Which brings us back to square one and the as yet unanswered question – what the hell are critics for?
Some deluded souls still believe that critics, with their sniping highbrow opinions (or, increasingly, with their babbling lowbrow lack of opinions) can actually damage a movie’s box-office takings, a view that is frankly laughable. As we have already seen, critical opinion plays almost no role in the marketability of blockbuster movies, as demonstrated by the fact that the top end of the
blockbuster charts is regularly dominated by movies which critics (or at least ‘proper’ critics) have canned. Take, for example, the case of Sex and the City 2, a movie which goes some way toward justifying the global resentment against America and the English-speaking world. If you haven’t seen it (and if you’re reading this book I sincerely hope that you haven’t), SATC2 follows the adventures of four staggeringly wealthy Americans who go on an all-expenses-paid jolly to Abu Dhabi – where they assert their right to buy shoes, patronise the impoverished locals and have sex in public places – under the guise of offering two hours of frothy women’s-lib-lite entertainment. Imagine Carry On Up the Khyber minus the sparkling wit and understated observational humour, but with a cranked-up budget, glistening marketing campaign, and jaw-droppingly overstretched (and under-edited) running time. Got that? Good. Now hit yourself hard and repeatedly about the face and neck with a wooden rolling pin, and carry on doing so for a couple of hours. By the time you’re finished you’ll still be nowhere near imagining the dark-hearted Kurtzian horror of SATC2.
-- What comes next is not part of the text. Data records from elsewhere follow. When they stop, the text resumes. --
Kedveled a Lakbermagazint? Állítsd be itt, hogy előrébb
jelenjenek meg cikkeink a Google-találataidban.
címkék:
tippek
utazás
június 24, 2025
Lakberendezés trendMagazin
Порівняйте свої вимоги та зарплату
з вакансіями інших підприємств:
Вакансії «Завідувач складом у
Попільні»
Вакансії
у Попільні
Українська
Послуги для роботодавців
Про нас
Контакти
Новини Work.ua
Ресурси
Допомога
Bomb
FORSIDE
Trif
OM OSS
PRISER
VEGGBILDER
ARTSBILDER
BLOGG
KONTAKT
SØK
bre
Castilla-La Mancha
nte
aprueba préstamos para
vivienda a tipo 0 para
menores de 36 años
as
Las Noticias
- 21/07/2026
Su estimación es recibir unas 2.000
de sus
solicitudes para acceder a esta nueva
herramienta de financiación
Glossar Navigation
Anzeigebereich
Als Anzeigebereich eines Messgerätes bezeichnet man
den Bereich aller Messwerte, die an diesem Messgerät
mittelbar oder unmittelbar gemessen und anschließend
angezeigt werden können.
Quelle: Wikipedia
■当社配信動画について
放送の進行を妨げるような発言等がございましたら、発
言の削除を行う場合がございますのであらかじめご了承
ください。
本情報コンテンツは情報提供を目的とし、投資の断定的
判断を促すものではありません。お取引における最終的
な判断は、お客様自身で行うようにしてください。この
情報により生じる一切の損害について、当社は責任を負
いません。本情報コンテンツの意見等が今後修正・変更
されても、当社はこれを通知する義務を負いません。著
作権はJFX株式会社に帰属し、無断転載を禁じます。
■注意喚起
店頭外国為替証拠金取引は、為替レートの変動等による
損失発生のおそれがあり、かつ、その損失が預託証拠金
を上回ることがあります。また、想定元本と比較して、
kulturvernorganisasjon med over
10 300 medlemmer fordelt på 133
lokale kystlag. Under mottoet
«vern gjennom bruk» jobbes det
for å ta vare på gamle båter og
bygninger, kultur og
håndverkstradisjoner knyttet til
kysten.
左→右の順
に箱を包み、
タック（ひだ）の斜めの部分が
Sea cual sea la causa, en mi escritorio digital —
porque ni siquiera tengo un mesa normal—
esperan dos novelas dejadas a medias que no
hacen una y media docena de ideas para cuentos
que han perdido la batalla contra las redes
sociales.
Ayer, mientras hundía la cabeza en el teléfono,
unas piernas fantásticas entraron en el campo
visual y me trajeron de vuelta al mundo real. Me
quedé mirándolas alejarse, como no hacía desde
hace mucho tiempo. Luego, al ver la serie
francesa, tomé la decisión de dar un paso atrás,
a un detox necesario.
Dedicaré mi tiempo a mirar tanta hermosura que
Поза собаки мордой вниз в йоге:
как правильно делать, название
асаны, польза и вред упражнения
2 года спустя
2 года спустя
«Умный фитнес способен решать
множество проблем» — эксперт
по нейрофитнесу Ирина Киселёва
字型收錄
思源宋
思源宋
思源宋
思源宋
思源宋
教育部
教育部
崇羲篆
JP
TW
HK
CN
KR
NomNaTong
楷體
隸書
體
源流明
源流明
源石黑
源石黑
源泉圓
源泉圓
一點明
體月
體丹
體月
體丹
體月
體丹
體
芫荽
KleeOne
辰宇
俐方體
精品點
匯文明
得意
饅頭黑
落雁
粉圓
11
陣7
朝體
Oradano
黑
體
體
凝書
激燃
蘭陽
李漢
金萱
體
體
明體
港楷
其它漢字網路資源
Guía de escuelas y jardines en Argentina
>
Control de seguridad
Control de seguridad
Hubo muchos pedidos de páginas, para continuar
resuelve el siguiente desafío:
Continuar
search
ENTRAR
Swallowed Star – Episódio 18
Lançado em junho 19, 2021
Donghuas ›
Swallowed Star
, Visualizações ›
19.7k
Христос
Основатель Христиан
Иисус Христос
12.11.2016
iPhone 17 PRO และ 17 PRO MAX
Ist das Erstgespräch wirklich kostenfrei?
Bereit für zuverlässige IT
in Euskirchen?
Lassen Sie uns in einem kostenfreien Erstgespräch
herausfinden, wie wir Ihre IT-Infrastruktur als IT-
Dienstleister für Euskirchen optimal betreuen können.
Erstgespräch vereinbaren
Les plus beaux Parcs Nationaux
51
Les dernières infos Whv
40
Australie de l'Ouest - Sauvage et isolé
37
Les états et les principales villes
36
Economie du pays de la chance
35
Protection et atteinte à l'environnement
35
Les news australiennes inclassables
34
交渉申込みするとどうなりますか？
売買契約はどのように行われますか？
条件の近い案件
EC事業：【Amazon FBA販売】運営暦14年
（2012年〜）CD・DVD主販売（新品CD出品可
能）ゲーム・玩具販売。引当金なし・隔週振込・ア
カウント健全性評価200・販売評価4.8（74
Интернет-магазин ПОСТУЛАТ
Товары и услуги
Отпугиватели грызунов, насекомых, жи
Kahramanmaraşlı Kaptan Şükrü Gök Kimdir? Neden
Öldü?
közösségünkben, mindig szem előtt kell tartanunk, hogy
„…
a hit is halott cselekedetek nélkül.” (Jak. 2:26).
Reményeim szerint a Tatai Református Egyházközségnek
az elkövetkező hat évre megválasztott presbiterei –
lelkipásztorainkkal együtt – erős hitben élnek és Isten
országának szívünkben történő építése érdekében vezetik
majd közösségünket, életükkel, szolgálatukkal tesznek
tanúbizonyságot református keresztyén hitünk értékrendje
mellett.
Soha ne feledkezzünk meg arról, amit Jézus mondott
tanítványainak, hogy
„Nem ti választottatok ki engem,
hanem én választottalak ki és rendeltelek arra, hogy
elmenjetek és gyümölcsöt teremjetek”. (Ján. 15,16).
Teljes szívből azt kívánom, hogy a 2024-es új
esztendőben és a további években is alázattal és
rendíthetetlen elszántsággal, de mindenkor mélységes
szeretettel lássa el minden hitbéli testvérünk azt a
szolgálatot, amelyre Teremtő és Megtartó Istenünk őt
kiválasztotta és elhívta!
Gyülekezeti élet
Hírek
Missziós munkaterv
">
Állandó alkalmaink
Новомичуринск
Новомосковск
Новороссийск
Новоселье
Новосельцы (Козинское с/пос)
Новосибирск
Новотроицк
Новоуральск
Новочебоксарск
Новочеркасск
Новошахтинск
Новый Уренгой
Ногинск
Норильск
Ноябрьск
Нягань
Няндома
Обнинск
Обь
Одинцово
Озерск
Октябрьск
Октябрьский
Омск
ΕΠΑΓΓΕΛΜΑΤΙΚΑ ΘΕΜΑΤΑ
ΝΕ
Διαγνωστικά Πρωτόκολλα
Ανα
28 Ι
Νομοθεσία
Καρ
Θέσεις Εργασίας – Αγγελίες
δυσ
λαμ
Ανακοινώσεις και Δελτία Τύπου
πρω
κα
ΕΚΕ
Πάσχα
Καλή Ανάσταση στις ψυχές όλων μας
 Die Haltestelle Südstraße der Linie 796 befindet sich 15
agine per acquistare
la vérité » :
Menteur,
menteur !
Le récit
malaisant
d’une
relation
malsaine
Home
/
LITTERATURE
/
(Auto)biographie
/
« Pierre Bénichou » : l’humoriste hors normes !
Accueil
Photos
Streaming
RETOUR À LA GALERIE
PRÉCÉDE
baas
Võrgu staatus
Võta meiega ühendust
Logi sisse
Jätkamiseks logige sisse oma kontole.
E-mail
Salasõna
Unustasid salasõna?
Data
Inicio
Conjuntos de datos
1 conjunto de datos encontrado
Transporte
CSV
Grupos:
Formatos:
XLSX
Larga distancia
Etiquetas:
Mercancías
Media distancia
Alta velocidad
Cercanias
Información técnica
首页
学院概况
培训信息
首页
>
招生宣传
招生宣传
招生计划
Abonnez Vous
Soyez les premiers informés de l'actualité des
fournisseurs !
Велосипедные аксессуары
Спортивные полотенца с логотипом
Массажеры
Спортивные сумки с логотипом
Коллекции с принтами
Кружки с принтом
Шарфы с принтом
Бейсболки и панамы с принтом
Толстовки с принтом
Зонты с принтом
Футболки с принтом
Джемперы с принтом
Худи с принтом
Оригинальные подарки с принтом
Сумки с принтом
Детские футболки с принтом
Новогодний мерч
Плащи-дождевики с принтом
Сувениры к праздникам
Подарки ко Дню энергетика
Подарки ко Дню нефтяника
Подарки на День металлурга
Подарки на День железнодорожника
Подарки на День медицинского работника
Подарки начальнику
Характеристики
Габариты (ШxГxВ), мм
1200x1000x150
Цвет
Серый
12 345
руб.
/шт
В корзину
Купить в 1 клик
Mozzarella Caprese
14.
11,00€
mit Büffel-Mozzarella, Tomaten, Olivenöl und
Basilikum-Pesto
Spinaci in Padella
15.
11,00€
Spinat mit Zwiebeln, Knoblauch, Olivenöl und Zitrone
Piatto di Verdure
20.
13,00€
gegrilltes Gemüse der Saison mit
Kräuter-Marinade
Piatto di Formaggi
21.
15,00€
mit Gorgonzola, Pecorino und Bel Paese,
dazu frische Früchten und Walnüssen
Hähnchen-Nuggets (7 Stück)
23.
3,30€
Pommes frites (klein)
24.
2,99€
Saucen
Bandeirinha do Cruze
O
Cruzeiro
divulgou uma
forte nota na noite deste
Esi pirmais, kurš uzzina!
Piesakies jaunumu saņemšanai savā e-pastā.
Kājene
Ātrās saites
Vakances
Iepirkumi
A spin-off from the hugely popular (and, I am reliably informed, engagingly empowering) TV series, SATC2 began life as a complicated financial transaction predicated upon a series of professional prenuptial agreements between Hollywood agents who were only in it for the money. Nothing wrong with that – many great Hollywood movies have been made by people with little or no interest in art but an obsessive–compulsive desire to be paid obscene amounts of cash for doing absolutely zip. Yet few Hollywood movies have managed quite so perfectly to crystallize what’s wrong with processed, mainstream multiplex fodder, and to demonstrate so thoroughly the foul financial imperative that turns undiscerning ticket-buying into an act of casual cultural vandalism. As I said when the first Sex and the City movie was released, if you pay to watch this ugly corporate drivel, then don’t come crying to me when they make an even-worse sequel with the money you gave them the first time round. In essence, anyone who bought a ticket for SATC1 is in some small way to blame for the crimes of SATC2 – and if you’re one of those people, then on some level this is your fault.